┏━━

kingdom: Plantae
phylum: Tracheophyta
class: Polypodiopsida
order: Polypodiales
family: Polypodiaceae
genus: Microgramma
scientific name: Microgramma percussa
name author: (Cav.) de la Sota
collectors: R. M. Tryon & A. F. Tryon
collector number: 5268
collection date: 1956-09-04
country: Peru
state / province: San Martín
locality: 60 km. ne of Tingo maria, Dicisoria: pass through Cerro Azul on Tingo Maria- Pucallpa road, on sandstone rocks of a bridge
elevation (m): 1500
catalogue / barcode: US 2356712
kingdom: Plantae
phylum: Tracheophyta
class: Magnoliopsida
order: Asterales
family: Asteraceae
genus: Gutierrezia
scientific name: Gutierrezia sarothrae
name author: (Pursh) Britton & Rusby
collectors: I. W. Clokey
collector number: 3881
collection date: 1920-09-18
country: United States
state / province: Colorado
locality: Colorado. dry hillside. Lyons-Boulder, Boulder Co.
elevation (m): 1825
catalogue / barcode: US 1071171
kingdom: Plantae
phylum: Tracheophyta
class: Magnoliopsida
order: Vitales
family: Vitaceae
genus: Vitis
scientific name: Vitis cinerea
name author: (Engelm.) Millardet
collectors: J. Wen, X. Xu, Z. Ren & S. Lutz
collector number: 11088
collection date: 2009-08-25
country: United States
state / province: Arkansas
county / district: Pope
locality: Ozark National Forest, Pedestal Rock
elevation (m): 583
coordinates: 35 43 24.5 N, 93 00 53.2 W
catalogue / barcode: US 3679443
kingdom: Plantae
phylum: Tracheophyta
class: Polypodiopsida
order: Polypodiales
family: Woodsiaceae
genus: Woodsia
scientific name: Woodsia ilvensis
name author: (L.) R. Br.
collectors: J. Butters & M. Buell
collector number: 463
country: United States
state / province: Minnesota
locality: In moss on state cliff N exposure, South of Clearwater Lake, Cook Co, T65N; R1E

┗━━

■ Direction: Rewrite the part of the listing that opens with the line containing "family: Vitaceae" and closes with the end of the listing, switching "locality" to "site" and leaving everything else unchanged.

■ Response to the exercise:
family: Vitaceae
genus: Vitis
scientific name: Vitis cinerea
name author: (Engelm.) Millardet
collectors: J. Wen, X. Xu, Z. Ren & S. Lutz
collector number: 11088
collection date: 2009-08-25
country: United States
state / province: Arkansas
county / district: Pope
site: Ozark National Forest, Pedestal Rock
elevation (m): 583
coordinates: 35 43 24.5 N, 93 00 53.2 W
catalogue / barcode: US 3679443
kingdom: Plantae
phylum: Tracheophyta
class: Polypodiopsida
order: Polypodiales
family: Woodsiaceae
genus: Woodsia
scientific name: Woodsia ilvensis
name author: (L.) R. Br.
collectors: J. Butters & M. Buell
collector number: 463
country: United States
state / province: Minnesota
site: In moss on state cliff N exposure, South of Clearwater Lake, Cook Co, T65N; R1E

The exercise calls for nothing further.